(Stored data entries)
=== Begin Enclosure ===
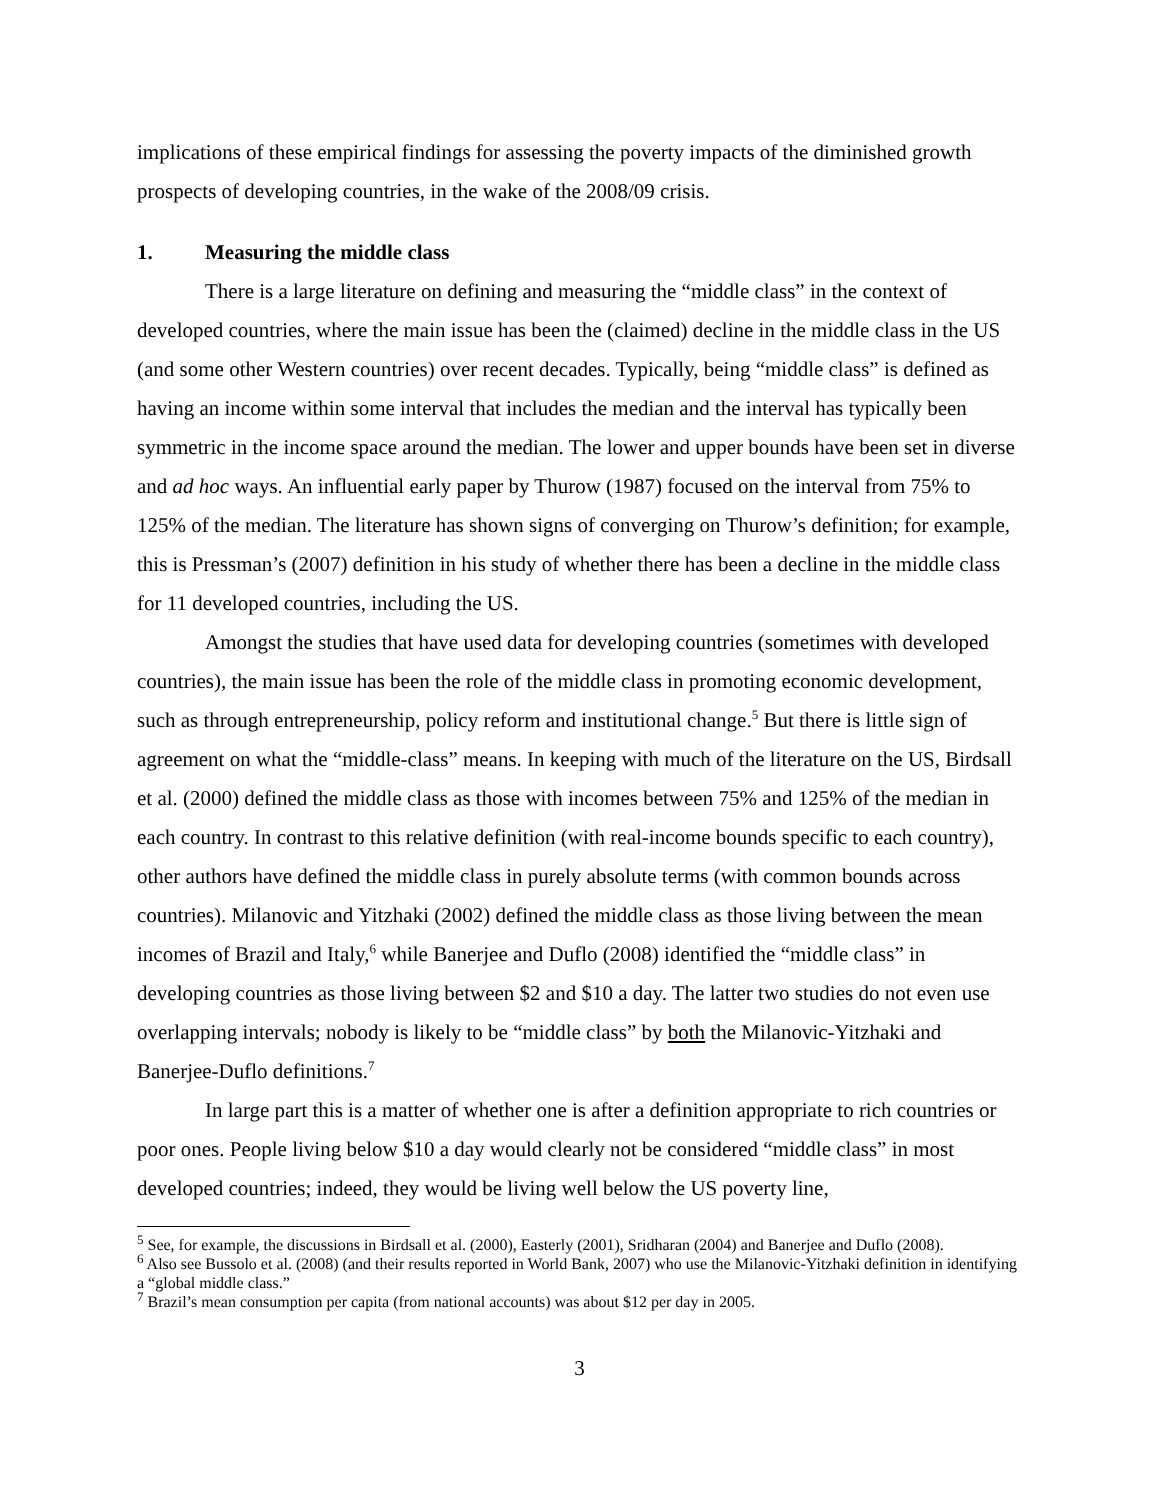implications of these empirical findings for assessing the poverty impacts of the diminished growth prospects of developing countries, in the wake of the 2008/09 crisis.
1. Measuring the middle class
There is a large literature on defining and measuring the “middle class” in the context of developed countries, where the main issue has been the (claimed) decline in the middle class in the US (and some other Western countries) over recent decades. Typically, being “middle class” is defined as having an income within some interval that includes the median and the interval has typically been symmetric in the income space around the median. The lower and upper bounds have been set in diverse and ad hoc ways. An influential early paper by Thurow (1987) focused on the interval from 75% to 125% of the median. The literature has shown signs of converging on Thurow’s definition; for example, this is Pressman’s (2007) definition in his study of whether there has been a decline in the middle class for 11 developed countries, including the US.
Amongst the studies that have used data for developing countries (sometimes with developed countries), the main issue has been the role of the middle class in promoting economic development, such as through entrepreneurship, policy reform and institutional change.<sup>5</sup> But there is little sign of agreement on what the “middle-class” means. In keeping with much of the literature on the US, Birdsall et al. (2000) defined the middle class as those with incomes between 75% and 125% of the median in each country. In contrast to this relative definition (with real-income bounds specific to each country), other authors have defined the middle class in purely absolute terms (with common bounds across countries). Milanovic and Yitzhaki (2002) defined the middle class as those living between the mean incomes of Brazil and Italy,<sup>6</sup> while Banerjee and Duflo (2008) identified the “middle class” in developing countries as those living between $2 and $10 a day. The latter two studies do not even use overlapping intervals; nobody is likely to be “middle class” by both the Milanovic-Yitzhaki and Banerjee-Duflo definitions.<sup>7</sup>
In large part this is a matter of whether one is after a definition appropriate to rich countries or poor ones. People living below $10 a day would clearly not be considered “middle class” in most developed countries; indeed, they would be living well below the US poverty line,
<sup>5</sup> See, for example, the discussions in Birdsall et al. (2000), Easterly (2001), Sridharan (2004) and Banerjee and Duflo (2008).
<sup>6</sup> Also see Bussolo et al. (2008) (and their results reported in World Bank, 2007) who use the Milanovic-Yitzhaki definition in identifying a “global middle class.”
<sup>7</sup> Brazil’s mean consumption per capita (from national accounts) was about $12 per day in 2005.
3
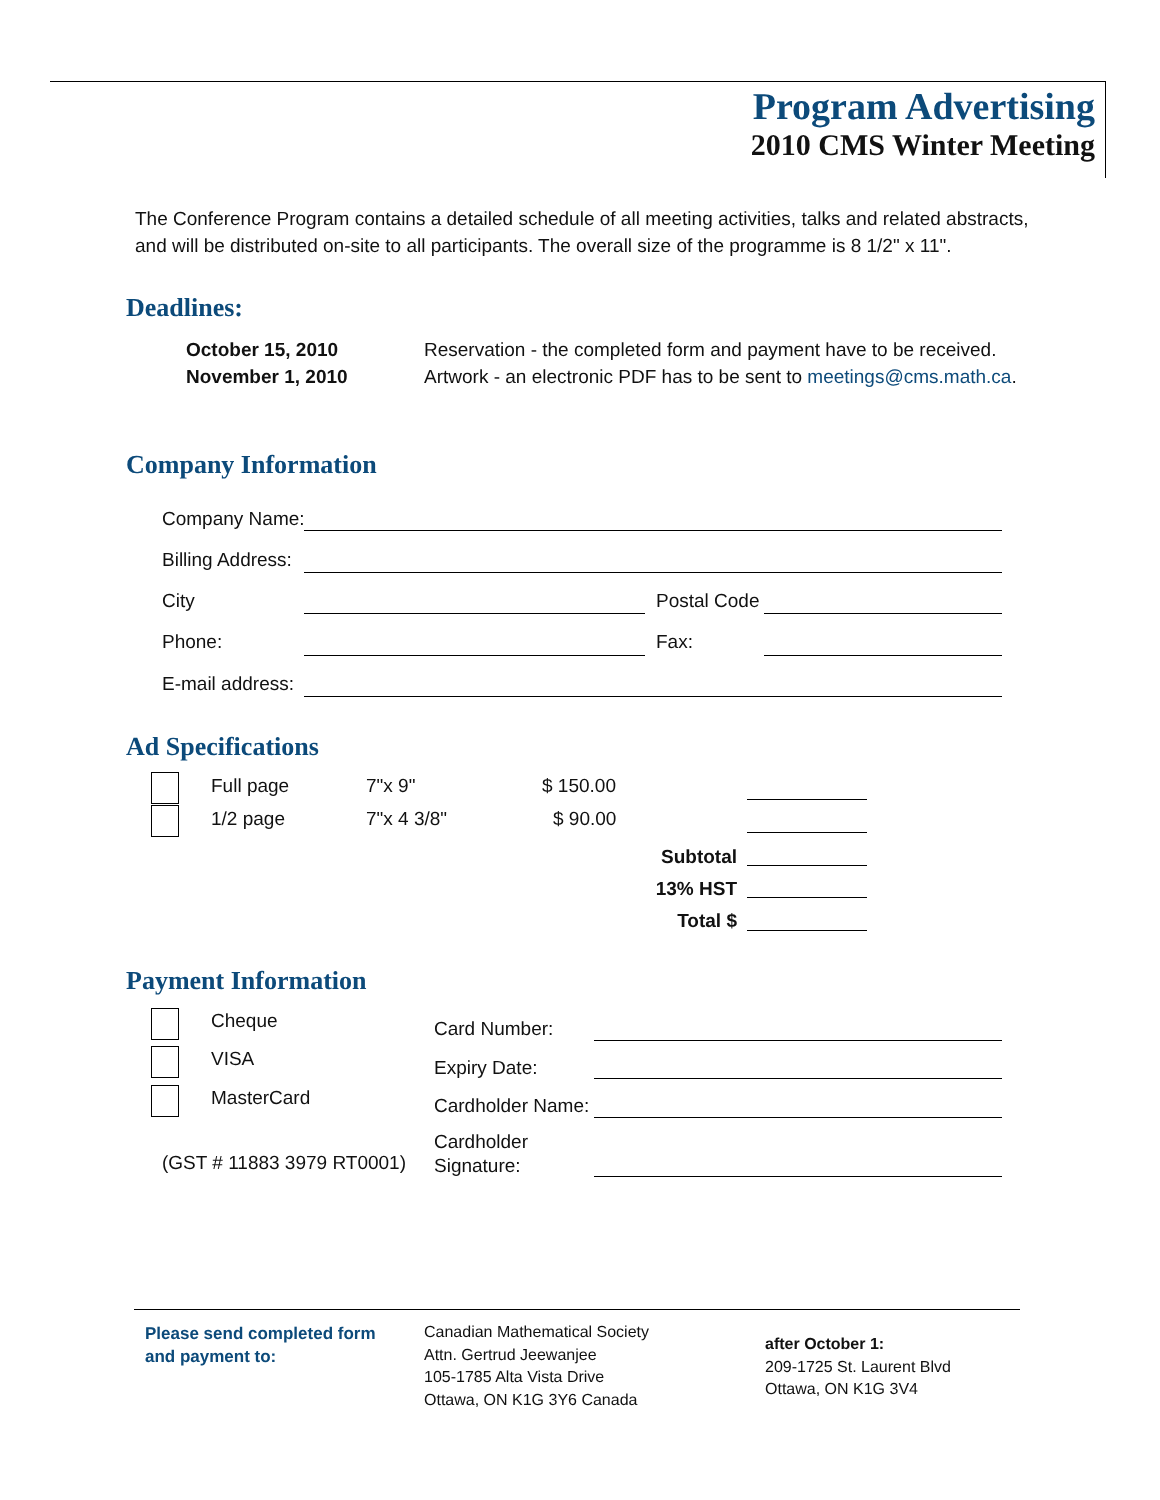Program Advertising
2010 CMS Winter Meeting
The Conference Program contains a detailed schedule of all meeting activities, talks and related abstracts, and will be distributed on-site to all participants. The overall size of the programme is 8 1/2" x 11".
Deadlines:
October 15, 2010
November 1, 2010
Reservation - the completed form and payment have to be received.
Artwork - an electronic PDF has to be sent to meetings@cms.math.ca.
Company Information
Company Name:
Billing Address:
City Postal Code
Phone: Fax:
E-mail address:
Ad Specifications
Full page 7"x 9" $ 150.00
1/2 page 7"x 4 3/8" $ 90.00
Subtotal
13% HST
Total $
Payment Information
Cheque
VISA
MasterCard
(GST # 11883 3979 RT0001)
Card Number:
Expiry Date:
Cardholder Name:
Cardholder
Signature:
Please send completed form
and payment to:
Canadian Mathematical Society
Attn. Gertrud Jeewanjee
105-1785 Alta Vista Drive
Ottawa, ON K1G 3Y6 Canada
after October 1:
209-1725 St. Laurent Blvd
Ottawa, ON K1G 3V4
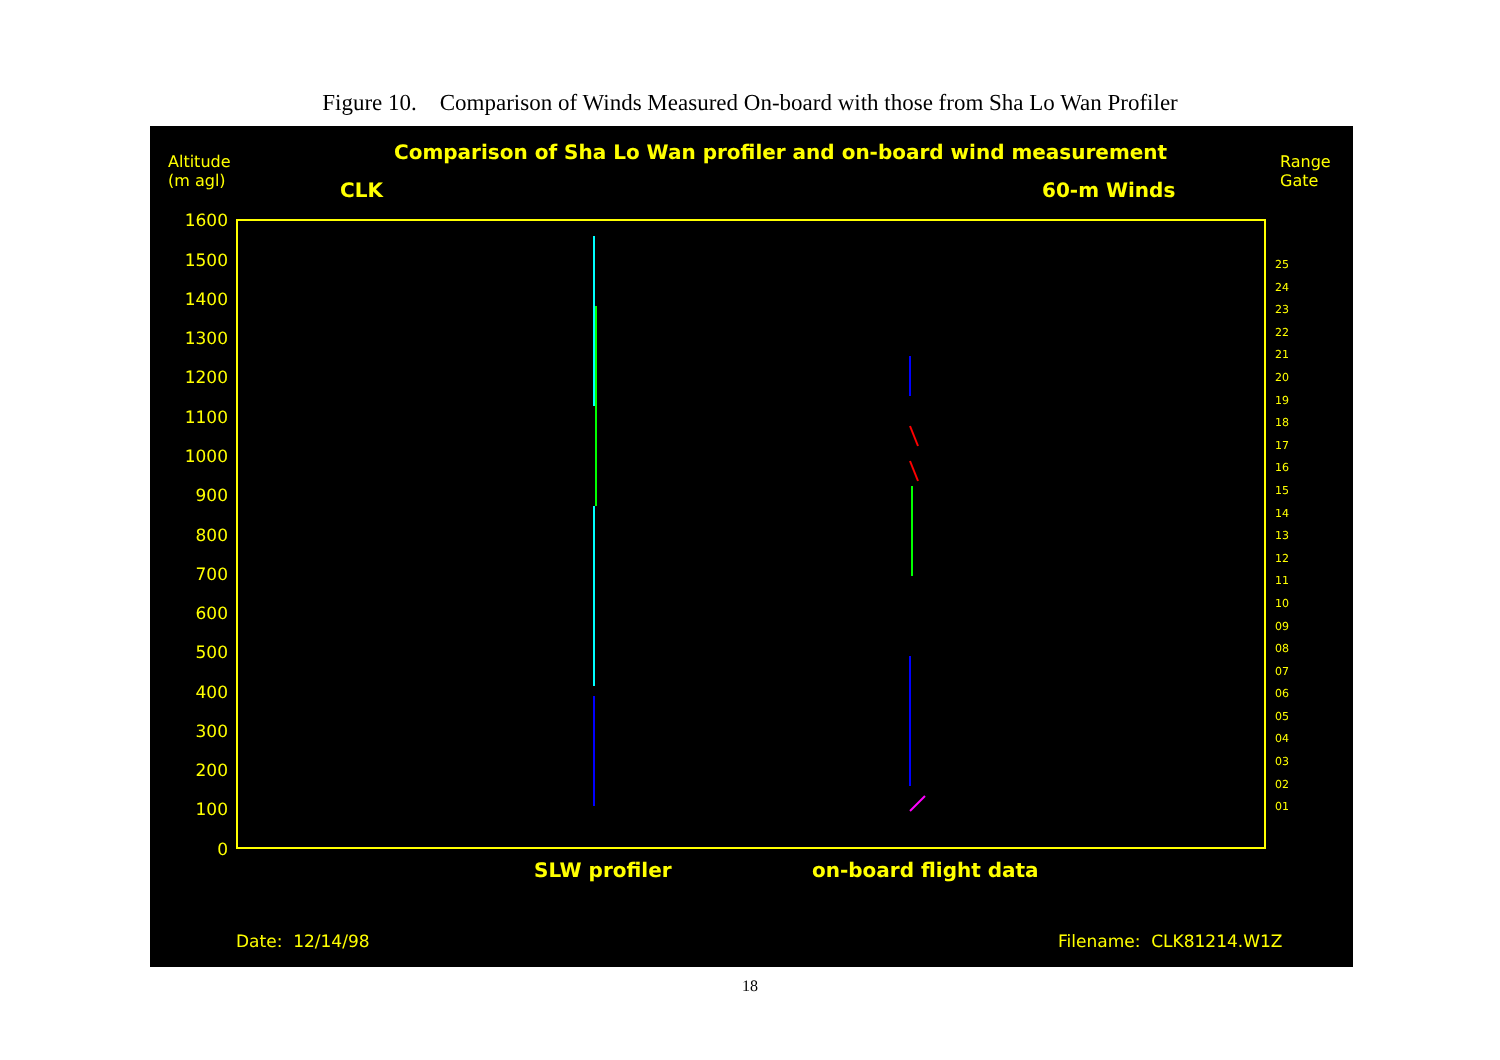Figure 10. Comparison of Winds Measured On-board with those from Sha Lo Wan Profiler
Altitude
(m agl)
Comparison of Sha Lo Wan profiler and on-board wind measurement
Range
Gate
CLK 60-m Winds
1600
1500
1400
1300
1200
1100
1000
900
800
700
600
500
400
300
200
100
0
25
24
23
22
21
20
19
18
17
16
15
14
13
12
11
10
09
08
07
06
05
04
03
02
01
SLW profiler on-board flight data
Date: 12/14/98 Filename: CLK81214.W1Z
18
=== End Enclosure ===
**TASK DETAILS:** Every entry must be retyped exactly, with the pictures removed.

**OUTPUT BELOW:**
implications of these empirical findings for assessing the poverty impacts of the diminished growth prospects of developing countries, in the wake of the 2008/09 crisis.
1. Measuring the middle class
There is a large literature on defining and measuring the “middle class” in the context of developed countries, where the main issue has been the (claimed) decline in the middle class in the US (and some other Western countries) over recent decades. Typically, being “middle class” is defined as having an income within some interval that includes the median and the interval has typically been symmetric in the income space around the median. The lower and upper bounds have been set in diverse and ad hoc ways. An influential early paper by Thurow (1987) focused on the interval from 75% to 125% of the median. The literature has shown signs of converging on Thurow’s definition; for example, this is Pressman’s (2007) definition in his study of whether there has been a decline in the middle class for 11 developed countries, including the US.
Amongst the studies that have used data for developing countries (sometimes with developed countries), the main issue has been the role of the middle class in promoting economic development, such as through entrepreneurship, policy reform and institutional change.<sup>5</sup> But there is little sign of agreement on what the “middle-class” means. In keeping with much of the literature on the US, Birdsall et al. (2000) defined the middle class as those with incomes between 75% and 125% of the median in each country. In contrast to this relative definition (with real-income bounds specific to each country), other authors have defined the middle class in purely absolute terms (with common bounds across countries). Milanovic and Yitzhaki (2002) defined the middle class as those living between the mean incomes of Brazil and Italy,<sup>6</sup> while Banerjee and Duflo (2008) identified the “middle class” in developing countries as those living between $2 and $10 a day. The latter two studies do not even use overlapping intervals; nobody is likely to be “middle class” by both the Milanovic-Yitzhaki and Banerjee-Duflo definitions.<sup>7</sup>
In large part this is a matter of whether one is after a definition appropriate to rich countries or poor ones. People living below $10 a day would clearly not be considered “middle class” in most developed countries; indeed, they would be living well below the US poverty line,
<sup>5</sup> See, for example, the discussions in Birdsall et al. (2000), Easterly (2001), Sridharan (2004) and Banerjee and Duflo (2008).
<sup>6</sup> Also see Bussolo et al. (2008) (and their results reported in World Bank, 2007) who use the Milanovic-Yitzhaki definition in identifying a “global middle class.”
<sup>7</sup> Brazil’s mean consumption per capita (from national accounts) was about $12 per day in 2005.
3
Program Advertising
2010 CMS Winter Meeting
The Conference Program contains a detailed schedule of all meeting activities, talks and related abstracts, and will be distributed on-site to all participants. The overall size of the programme is 8 1/2" x 11".
Deadlines:
October 15, 2010
November 1, 2010
Reservation - the completed form and payment have to be received.
Artwork - an electronic PDF has to be sent to meetings@cms.math.ca.
Company Information
Company Name:
Billing Address:
City Postal Code
Phone: Fax:
E-mail address:
Ad Specifications
Full page 7"x 9" $ 150.00
1/2 page 7"x 4 3/8" $ 90.00
Subtotal
13% HST
Total $
Payment Information
Cheque
VISA
MasterCard
(GST # 11883 3979 RT0001)
Card Number:
Expiry Date:
Cardholder Name:
Cardholder
Signature:
Please send completed form
and payment to:
Canadian Mathematical Society
Attn. Gertrud Jeewanjee
105-1785 Alta Vista Drive
Ottawa, ON K1G 3Y6 Canada
after October 1:
209-1725 St. Laurent Blvd
Ottawa, ON K1G 3V4
Figure 10. Comparison of Winds Measured On-board with those from Sha Lo Wan Profiler
Altitude
(m agl)
Comparison of Sha Lo Wan profiler and on-board wind measurement
Range
Gate
CLK 60-m Winds
1600
1500
1400
1300
1200
1100
1000
900
800
700
600
500
400
300
200
100
0
25
24
23
22
21
20
19
18
17
16
15
14
13
12
11
10
09
08
07
06
05
04
03
02
01
SLW profiler on-board flight data
Date: 12/14/98 Filename: CLK81214.W1Z
18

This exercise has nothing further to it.